There were other apartments adjoining those that I have designated, and very similar to them, only simpler and not so well furnished. These modest baths served for the slaves, think some, and for the women, according to others. The latter opinion I think, lacks gallantry. In front of this edifice, at the principal entrance of the baths, opened a tennis-court, surrounded with columns and flanked by a crypt and a saloon. Many inscriptions covered the walls, among others the announcement of a show with a hunt, awnings, and sprinklings of perfumed water. It was there that the Pompeians assembled to hear the news concerning the public shows and the rumors of the day. There they could read the dispatches from Rome. This is no anachronism, good reader, for newspapers were known to the ancients—see Leclerc's book—and they were called the diurnes or daily doings of the Roman people; diurnals and journals are two words belonging to the same family. Those ancient newspapers were as good in their way as our own. They told about actors who were hissed; about funeral ceremonies; of a rain of milk and blood that fell during the consulate of M. Acilius and C. Porcius; of a sea-serpent—but no, the sea-serpent is modern. Odd facts like the following could be read in them. This took place twenty eight years after Jesus Christ, and must have come to the Pompeians assembled in the baths: "When Titus Sabinus was condemned, with his slaves, for having been the friend of Germanicus, the dog of the former could not be got away from the spot, but accompanied the prisoner to the place of execution, uttering the most doleful howls in the presence of a crowd of people. Some one threw him a piece of bread and he carried it to his master's lips, and when the corpse was tossed into the Tiber, the dog dashed after it, and strove to keep it on the surface, so that people came from all directions to admire the animal's devotion."

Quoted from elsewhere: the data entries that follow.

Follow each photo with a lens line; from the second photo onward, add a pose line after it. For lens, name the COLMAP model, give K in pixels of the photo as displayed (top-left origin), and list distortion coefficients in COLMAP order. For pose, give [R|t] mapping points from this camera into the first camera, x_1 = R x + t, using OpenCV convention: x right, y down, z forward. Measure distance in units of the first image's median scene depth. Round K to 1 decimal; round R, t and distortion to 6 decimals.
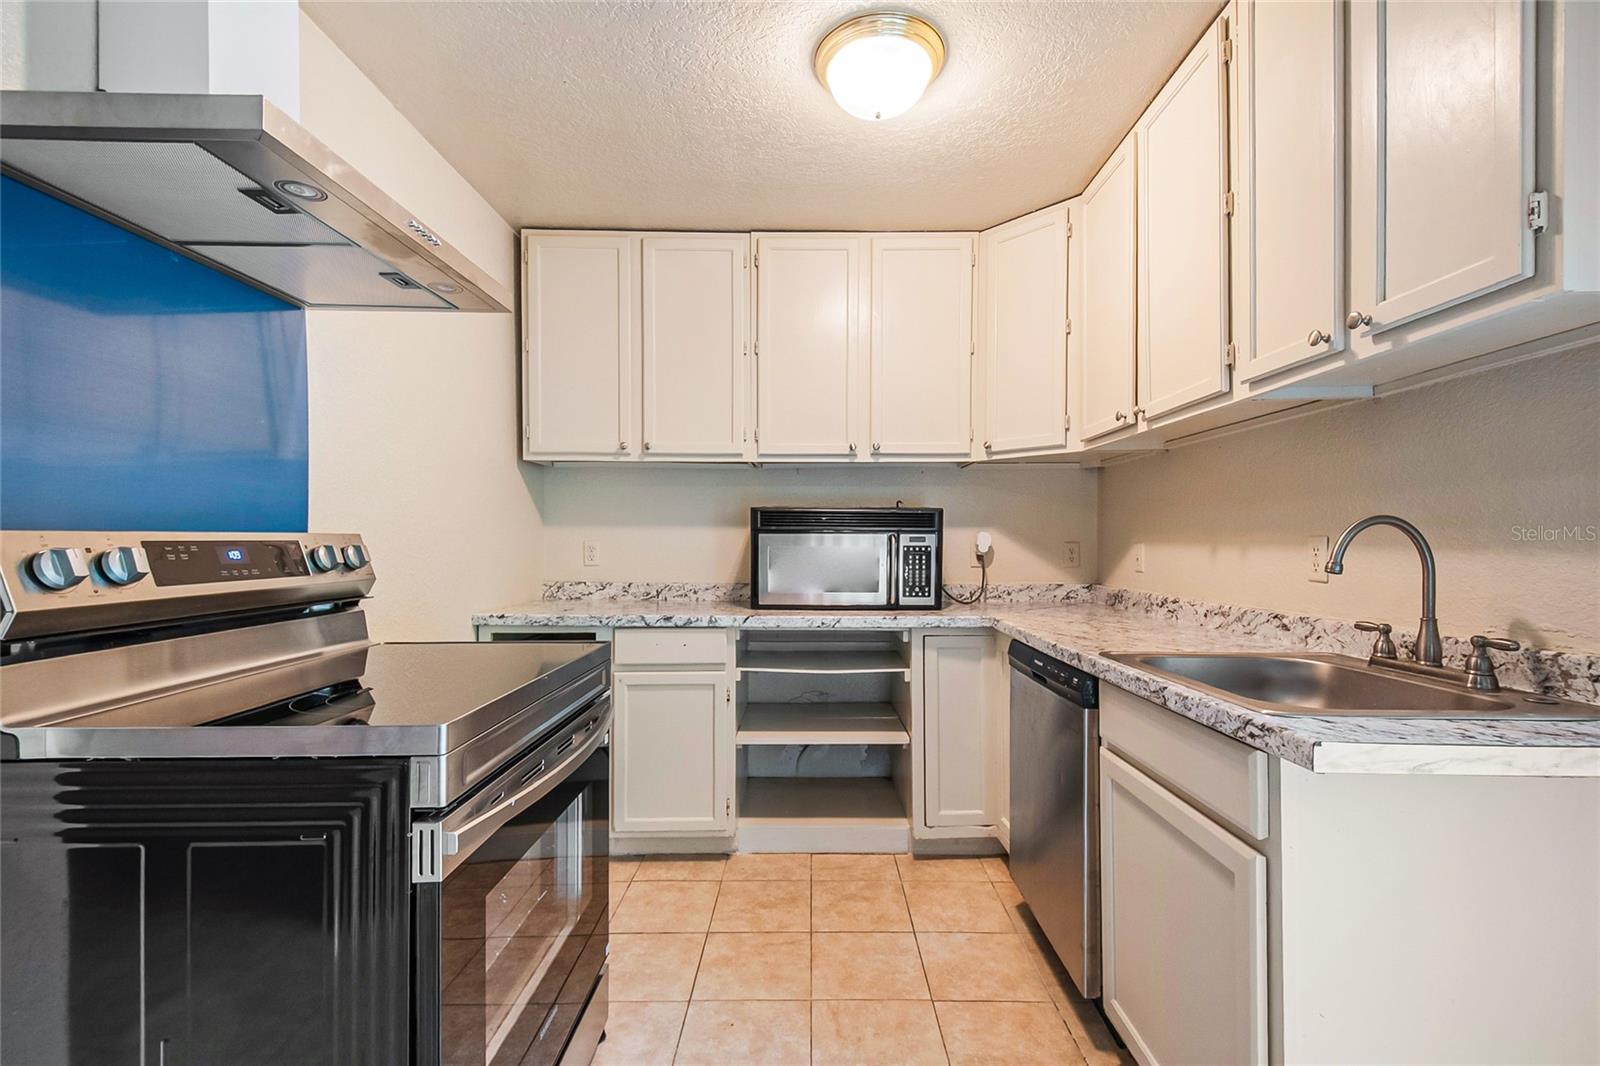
lens RADIAL K [[703.5, 0, 813.0], [0, 703.5, 538.6], [0, 0, 1]] dist [0.044004, -0.017231]
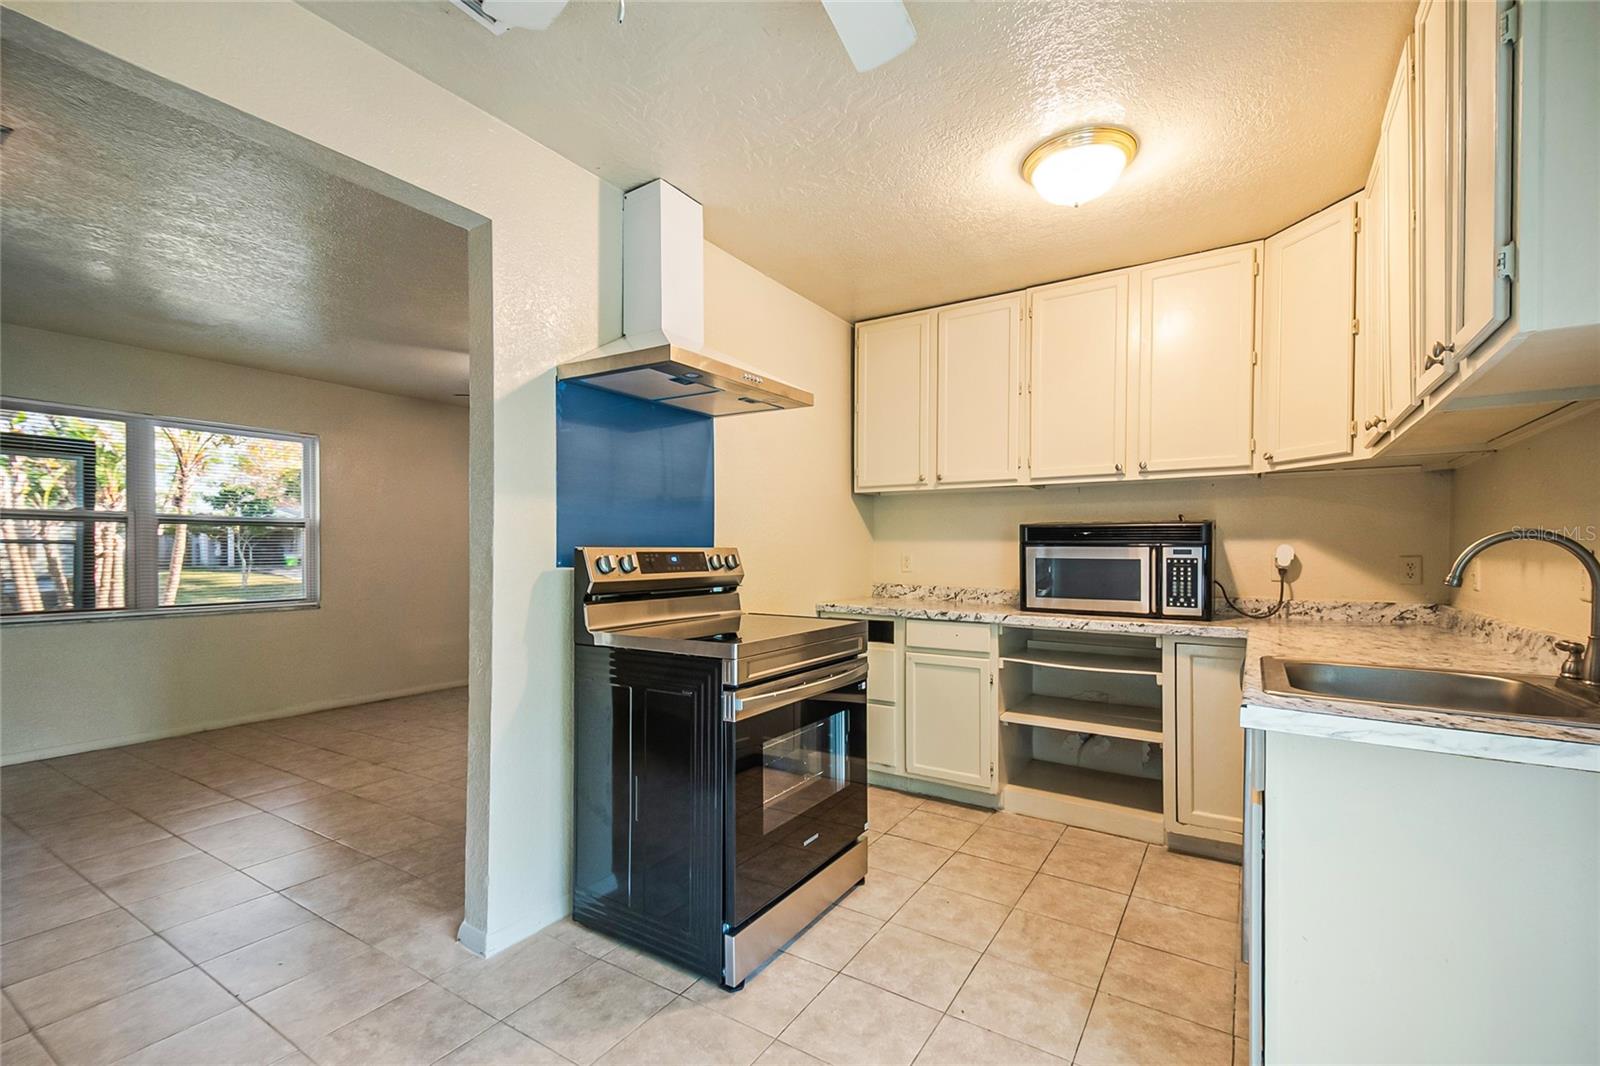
lens RADIAL K [[701.6, 0, 796.9], [0, 701.6, 551.1], [0, 0, 1]] dist [0.038947, -0.000217]
pose [[0.836351, 0.002131, -0.548191, 0.267473], [-0.001380, 0.999997, 0.001783, -0.001596], [0.548193, -0.000735, 0.836351, -0.209434]]
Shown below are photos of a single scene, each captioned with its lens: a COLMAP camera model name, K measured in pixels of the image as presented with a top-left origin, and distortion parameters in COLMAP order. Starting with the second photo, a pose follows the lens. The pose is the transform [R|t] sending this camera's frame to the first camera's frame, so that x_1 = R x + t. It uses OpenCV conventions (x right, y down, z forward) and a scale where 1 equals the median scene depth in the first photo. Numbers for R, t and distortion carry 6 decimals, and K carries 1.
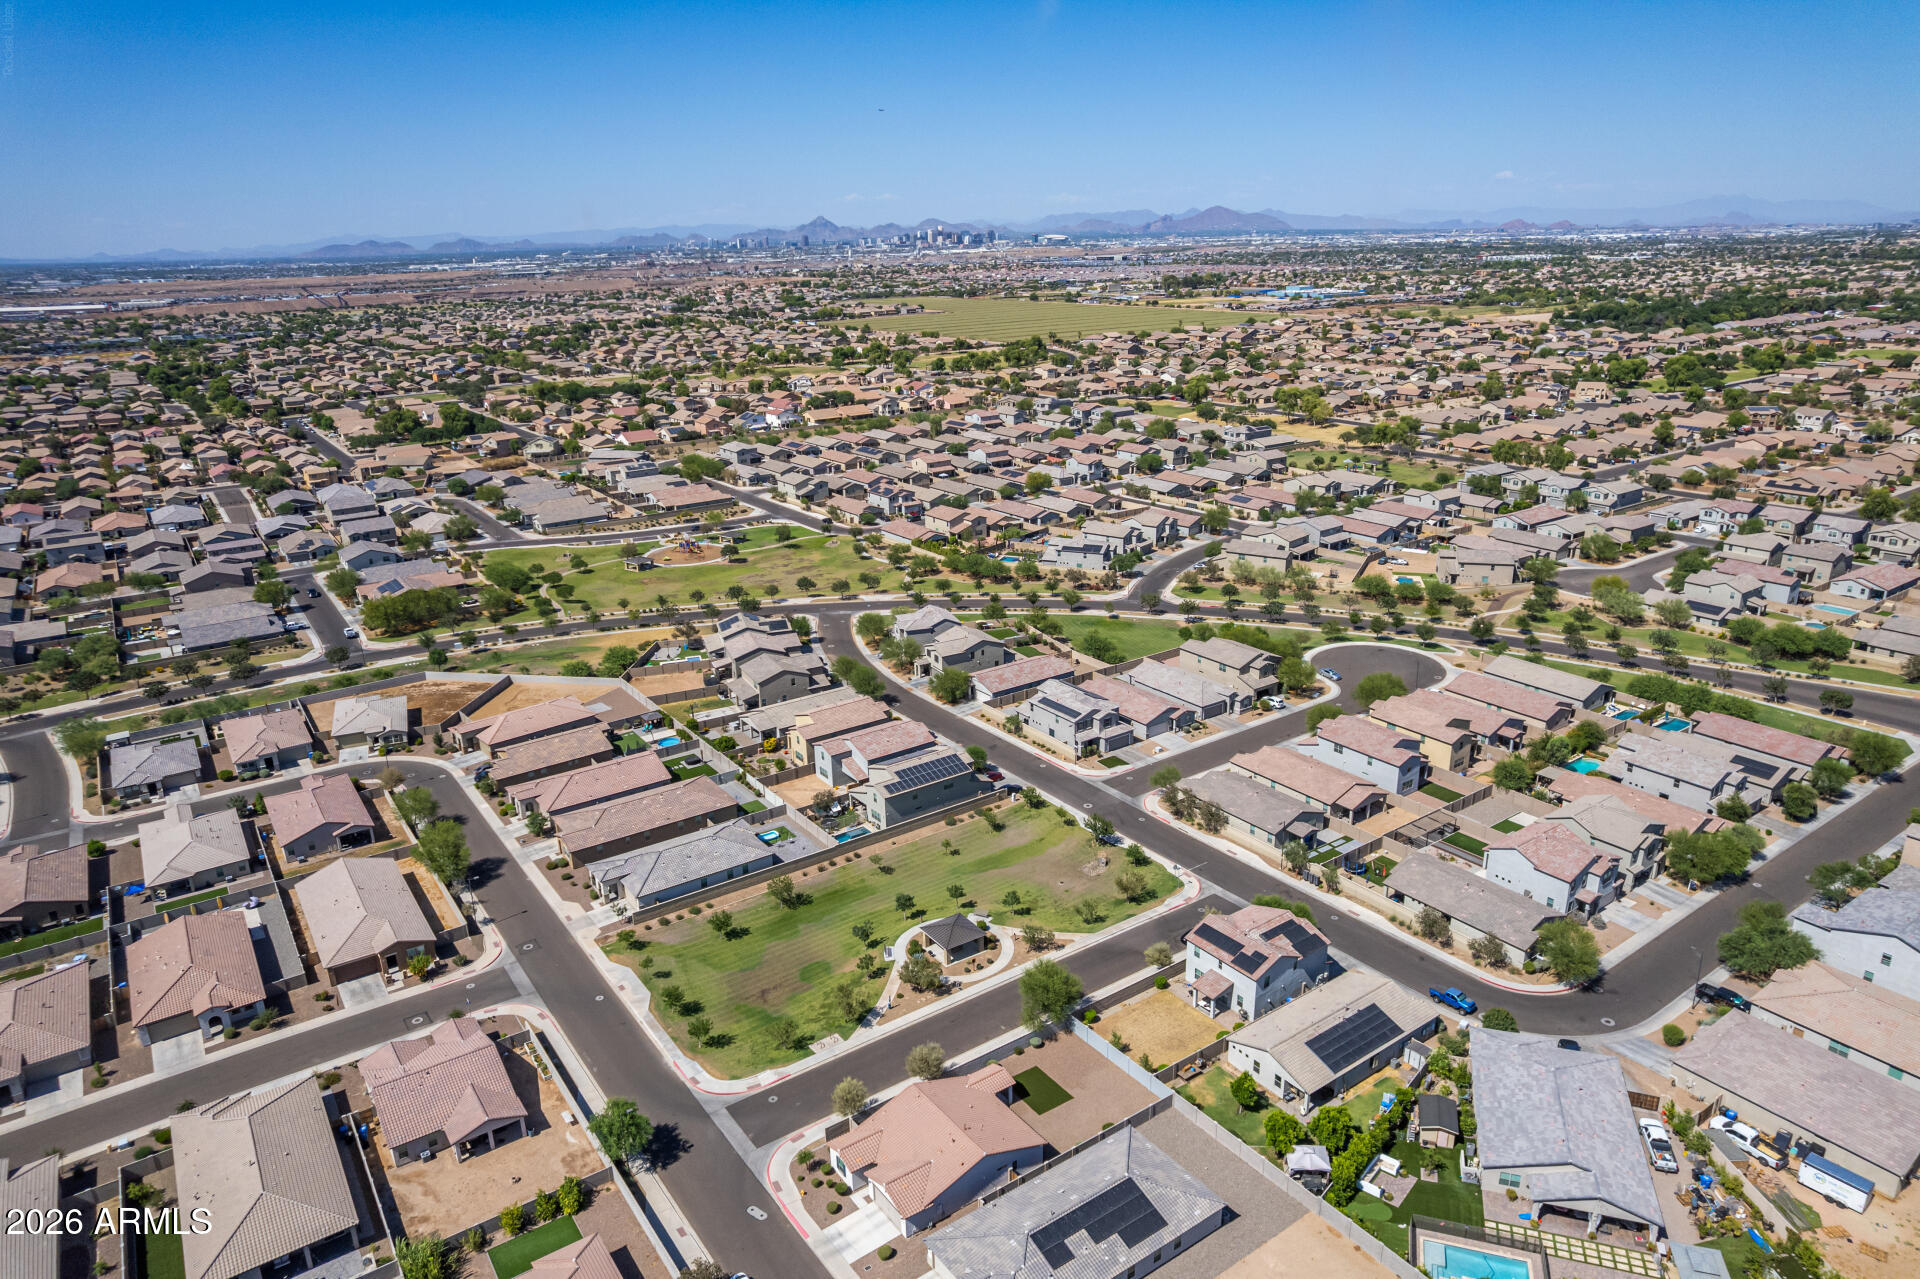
lens RADIAL K [[1228.8, 0, 964.9], [0, 1228.8, 642.2], [0, 0, 1]] dist [-0.072597, 0.065029]
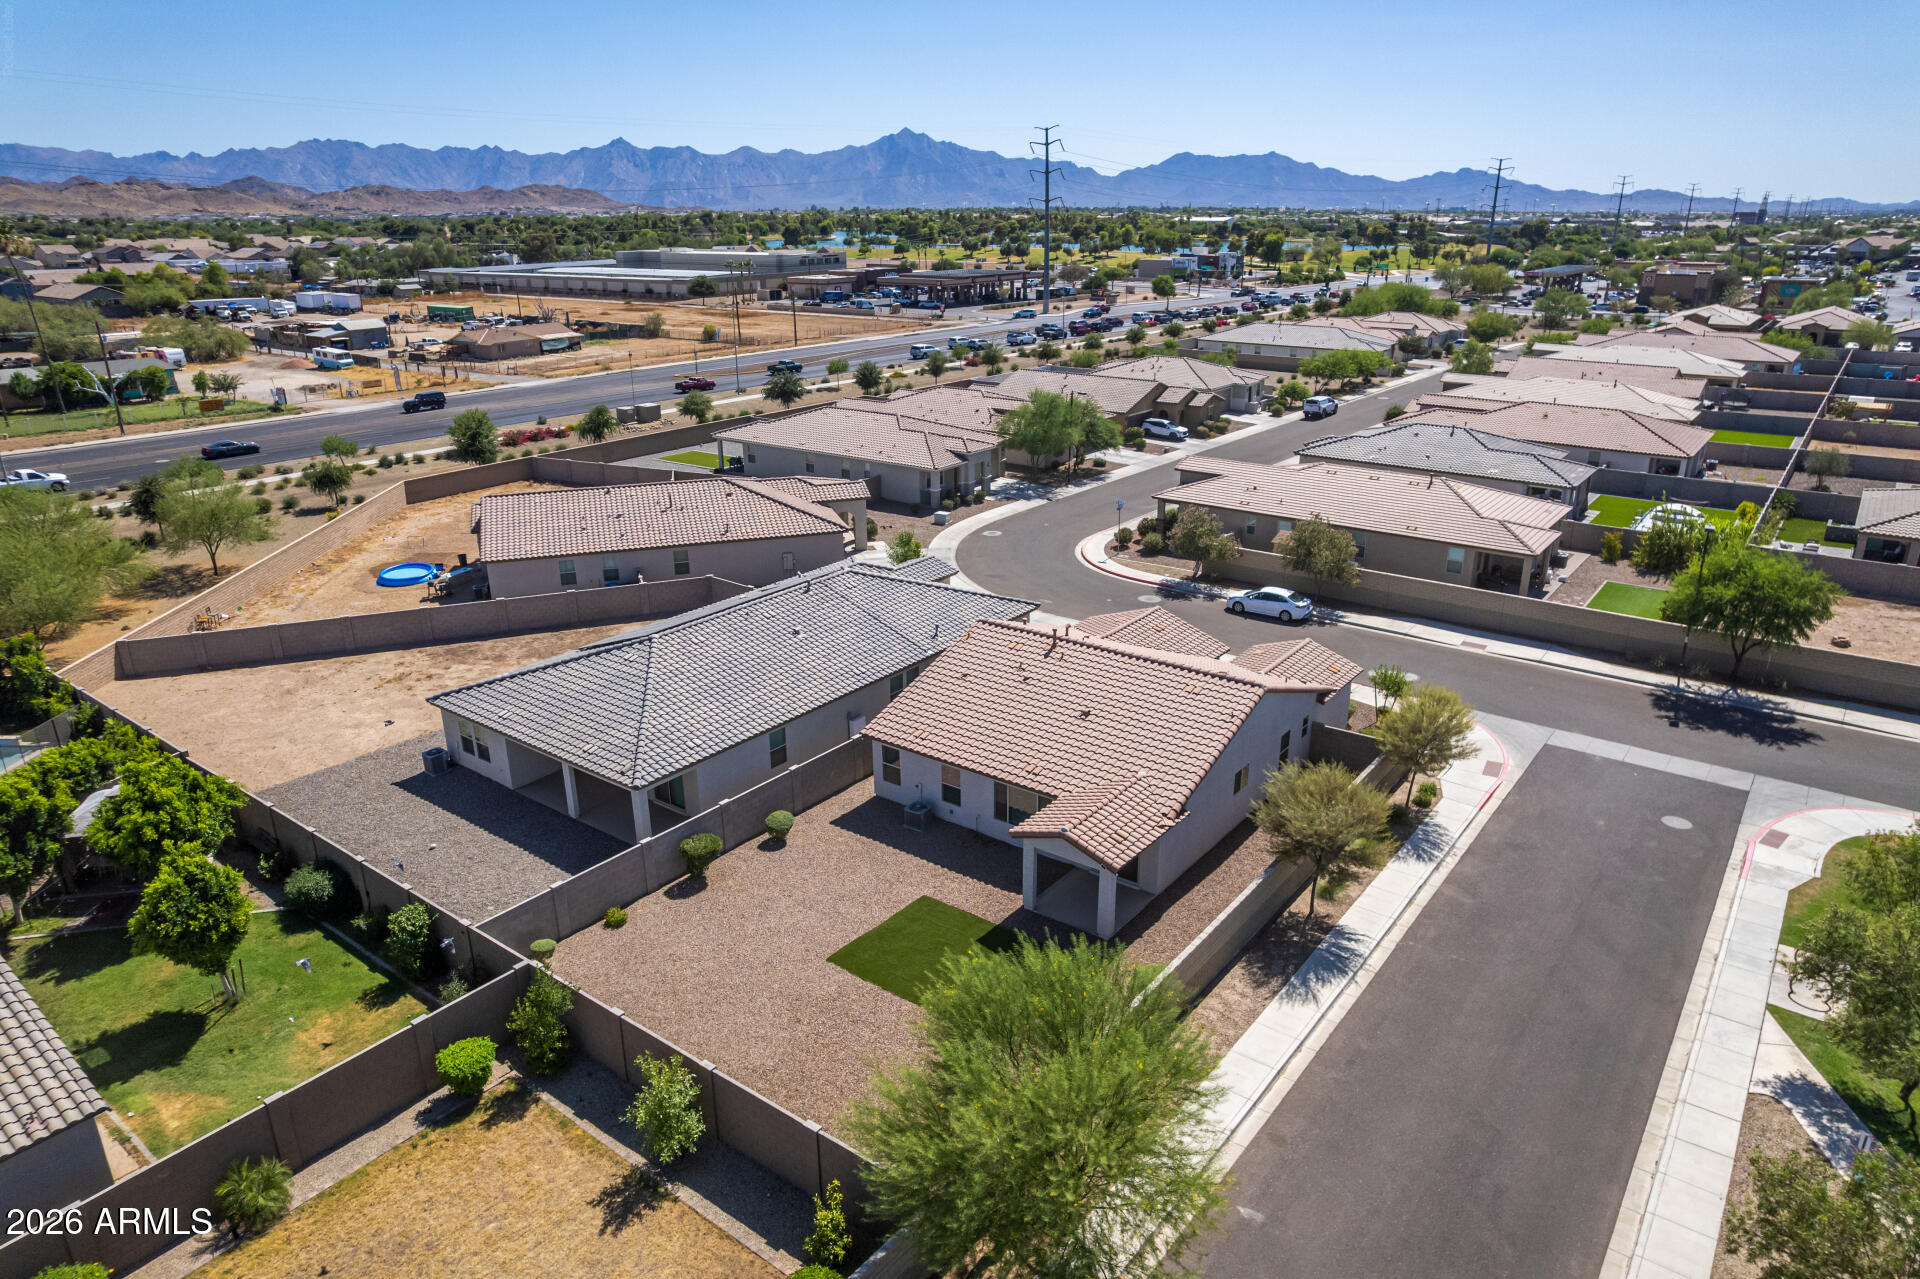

We are nowhere informed that the Roman journals were subjected to government stamp and security for good behavior, but they were no more free than those of France. Here is an anecdote reported by Dion on that subject:

"It is well known," he says, "that an artist restored a large portico at Rome which was threatening to fall, first by strengthening its foundations at all points, so that it could not be displaced. He then lined the walls with sheep's fleeces and thick mattresses, and, after having attached ropes to the entire edifice, he succeeded, by dint of manual force and the use of capstans, in giving it its former position. But Tiberius, through jealousy, would not allow the name of this artist to appear in the newspapers."

Now that you have been told a little concerning the ways of the Roman people, you may quit the Thermæ, but not without easting a glance at the heating apparatus visible in a small adjacent court. This you approach by a long corridor, from the apodytera. There you find the hypocaust, a spacious round fireplace which transmitted warm air through lower conduits to the stove, and heated the two boilers built into the masonry and supplied from a reservoir. From this reservoir the water fell cold into the first boiler, which sent it lukewarm into the second, and the latter, being closer to the fire, gave it forth at a boiling temperature. A conduit carried the hot water of the second boiler to the square basin of the calidarium and another conveyed the tepid water of the first boiler to the large receptacle of the labrum. In the fire-place was found a quantity of rosin which the Pompeians used in kindling their fires. Such were the Thermæ of a small Roman city.